[Landmark coordinate records]
=====

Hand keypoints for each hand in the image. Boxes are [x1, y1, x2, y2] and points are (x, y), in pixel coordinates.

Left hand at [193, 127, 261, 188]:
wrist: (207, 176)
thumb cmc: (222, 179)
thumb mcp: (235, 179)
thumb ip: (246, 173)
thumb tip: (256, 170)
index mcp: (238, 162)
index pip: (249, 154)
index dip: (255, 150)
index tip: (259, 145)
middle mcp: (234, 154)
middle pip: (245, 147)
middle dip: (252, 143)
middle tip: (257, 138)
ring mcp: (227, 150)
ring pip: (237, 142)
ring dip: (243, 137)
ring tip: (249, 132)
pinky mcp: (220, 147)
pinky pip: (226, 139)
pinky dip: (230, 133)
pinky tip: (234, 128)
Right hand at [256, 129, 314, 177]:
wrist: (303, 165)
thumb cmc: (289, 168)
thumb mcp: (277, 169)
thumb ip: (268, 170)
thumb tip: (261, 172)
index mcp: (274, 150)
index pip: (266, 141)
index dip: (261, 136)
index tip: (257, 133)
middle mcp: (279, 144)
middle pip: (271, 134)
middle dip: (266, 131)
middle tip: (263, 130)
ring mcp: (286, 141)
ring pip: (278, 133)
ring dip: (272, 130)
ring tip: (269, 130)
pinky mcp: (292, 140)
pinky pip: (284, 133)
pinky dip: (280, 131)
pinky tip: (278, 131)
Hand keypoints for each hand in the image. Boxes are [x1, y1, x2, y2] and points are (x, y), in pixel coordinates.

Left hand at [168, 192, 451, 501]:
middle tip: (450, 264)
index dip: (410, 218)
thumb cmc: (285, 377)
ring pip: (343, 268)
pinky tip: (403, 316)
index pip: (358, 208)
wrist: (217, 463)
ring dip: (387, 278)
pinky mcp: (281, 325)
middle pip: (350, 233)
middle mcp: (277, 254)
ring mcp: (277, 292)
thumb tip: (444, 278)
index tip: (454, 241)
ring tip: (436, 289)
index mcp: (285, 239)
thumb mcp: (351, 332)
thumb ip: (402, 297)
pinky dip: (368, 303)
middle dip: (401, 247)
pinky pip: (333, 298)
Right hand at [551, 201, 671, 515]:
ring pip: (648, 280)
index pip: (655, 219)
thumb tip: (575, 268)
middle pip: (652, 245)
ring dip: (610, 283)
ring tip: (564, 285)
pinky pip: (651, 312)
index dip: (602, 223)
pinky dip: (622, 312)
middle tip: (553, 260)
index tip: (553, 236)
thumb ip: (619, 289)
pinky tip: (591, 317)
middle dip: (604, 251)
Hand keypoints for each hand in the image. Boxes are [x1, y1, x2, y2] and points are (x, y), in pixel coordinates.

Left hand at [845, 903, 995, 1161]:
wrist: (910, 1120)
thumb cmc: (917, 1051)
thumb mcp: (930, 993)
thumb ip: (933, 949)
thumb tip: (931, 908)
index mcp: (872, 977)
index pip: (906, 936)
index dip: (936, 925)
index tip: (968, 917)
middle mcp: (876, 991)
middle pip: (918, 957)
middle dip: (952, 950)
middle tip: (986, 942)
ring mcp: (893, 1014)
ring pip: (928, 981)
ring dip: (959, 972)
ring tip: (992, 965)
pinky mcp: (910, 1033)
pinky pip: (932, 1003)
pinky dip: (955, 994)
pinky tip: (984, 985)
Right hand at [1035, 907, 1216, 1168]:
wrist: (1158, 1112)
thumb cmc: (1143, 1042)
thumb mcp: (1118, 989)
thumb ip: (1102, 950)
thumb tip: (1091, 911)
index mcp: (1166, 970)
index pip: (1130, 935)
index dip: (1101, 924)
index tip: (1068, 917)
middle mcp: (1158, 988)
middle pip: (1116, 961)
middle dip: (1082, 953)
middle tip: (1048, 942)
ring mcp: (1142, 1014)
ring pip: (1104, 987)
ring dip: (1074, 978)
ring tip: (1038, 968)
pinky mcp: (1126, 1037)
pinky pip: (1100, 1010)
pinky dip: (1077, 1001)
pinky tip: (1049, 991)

=====

◆ EXERCISE GOAL ◆
Please tally the lines of the entries that hold "Right" and give only the resulting number.

◆ RESPONSE TO THIS TASK ◆
3